[PROVIDED DATA]
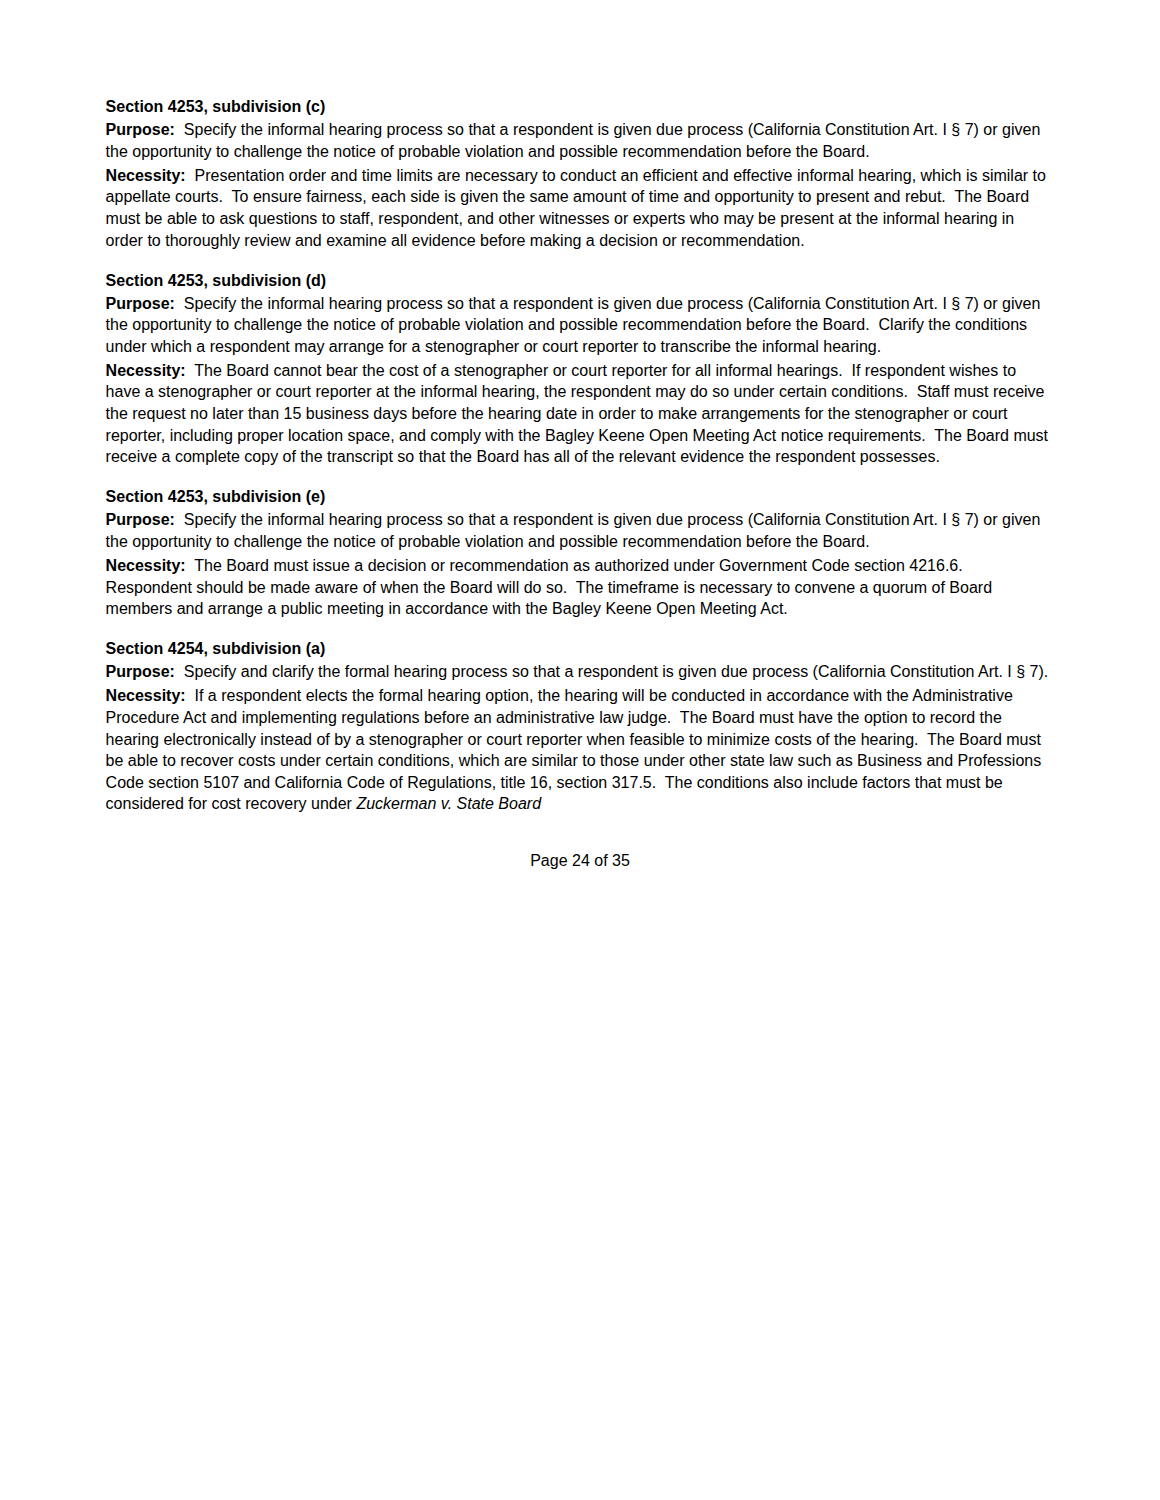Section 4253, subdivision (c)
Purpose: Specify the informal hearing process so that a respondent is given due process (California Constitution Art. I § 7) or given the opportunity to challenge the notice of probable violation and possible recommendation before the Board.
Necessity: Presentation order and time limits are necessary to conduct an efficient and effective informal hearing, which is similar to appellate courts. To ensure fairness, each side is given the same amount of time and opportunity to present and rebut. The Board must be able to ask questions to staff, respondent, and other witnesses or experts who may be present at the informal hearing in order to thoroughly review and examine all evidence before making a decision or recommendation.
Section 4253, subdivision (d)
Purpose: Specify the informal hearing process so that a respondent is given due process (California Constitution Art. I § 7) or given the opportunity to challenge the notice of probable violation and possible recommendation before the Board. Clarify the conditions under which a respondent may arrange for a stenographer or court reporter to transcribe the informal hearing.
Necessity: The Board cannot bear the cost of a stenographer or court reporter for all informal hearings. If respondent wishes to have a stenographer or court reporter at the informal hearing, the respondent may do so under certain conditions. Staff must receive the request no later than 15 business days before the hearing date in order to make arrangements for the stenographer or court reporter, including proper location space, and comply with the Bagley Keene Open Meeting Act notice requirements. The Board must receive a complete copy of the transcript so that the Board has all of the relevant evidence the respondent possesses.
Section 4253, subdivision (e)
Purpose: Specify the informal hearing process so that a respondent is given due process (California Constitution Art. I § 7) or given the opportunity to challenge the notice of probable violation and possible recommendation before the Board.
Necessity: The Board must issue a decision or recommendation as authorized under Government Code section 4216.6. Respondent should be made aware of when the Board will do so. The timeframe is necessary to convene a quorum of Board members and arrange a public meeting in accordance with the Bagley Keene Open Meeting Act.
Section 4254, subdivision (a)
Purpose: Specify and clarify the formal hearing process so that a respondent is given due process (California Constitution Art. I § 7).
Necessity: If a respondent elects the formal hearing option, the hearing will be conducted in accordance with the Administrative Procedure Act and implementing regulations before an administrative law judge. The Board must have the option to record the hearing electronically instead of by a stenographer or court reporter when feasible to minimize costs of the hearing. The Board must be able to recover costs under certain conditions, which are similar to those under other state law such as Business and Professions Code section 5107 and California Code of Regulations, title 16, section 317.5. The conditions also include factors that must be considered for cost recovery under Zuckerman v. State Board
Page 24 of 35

[WHAT NEEDS TO BE DONE]
Working from the records above, write out verbatim only the lines from the line containing "Necessity: The Board cannot" through the line containing "Purpose: Specify and".

[TASK OUTPUT]
Necessity: The Board cannot bear the cost of a stenographer or court reporter for all informal hearings. If respondent wishes to have a stenographer or court reporter at the informal hearing, the respondent may do so under certain conditions. Staff must receive the request no later than 15 business days before the hearing date in order to make arrangements for the stenographer or court reporter, including proper location space, and comply with the Bagley Keene Open Meeting Act notice requirements. The Board must receive a complete copy of the transcript so that the Board has all of the relevant evidence the respondent possesses.
Section 4253, subdivision (e)
Purpose: Specify the informal hearing process so that a respondent is given due process (California Constitution Art. I § 7) or given the opportunity to challenge the notice of probable violation and possible recommendation before the Board.
Necessity: The Board must issue a decision or recommendation as authorized under Government Code section 4216.6. Respondent should be made aware of when the Board will do so. The timeframe is necessary to convene a quorum of Board members and arrange a public meeting in accordance with the Bagley Keene Open Meeting Act.
Section 4254, subdivision (a)
Purpose: Specify and clarify the formal hearing process so that a respondent is given due process (California Constitution Art. I § 7).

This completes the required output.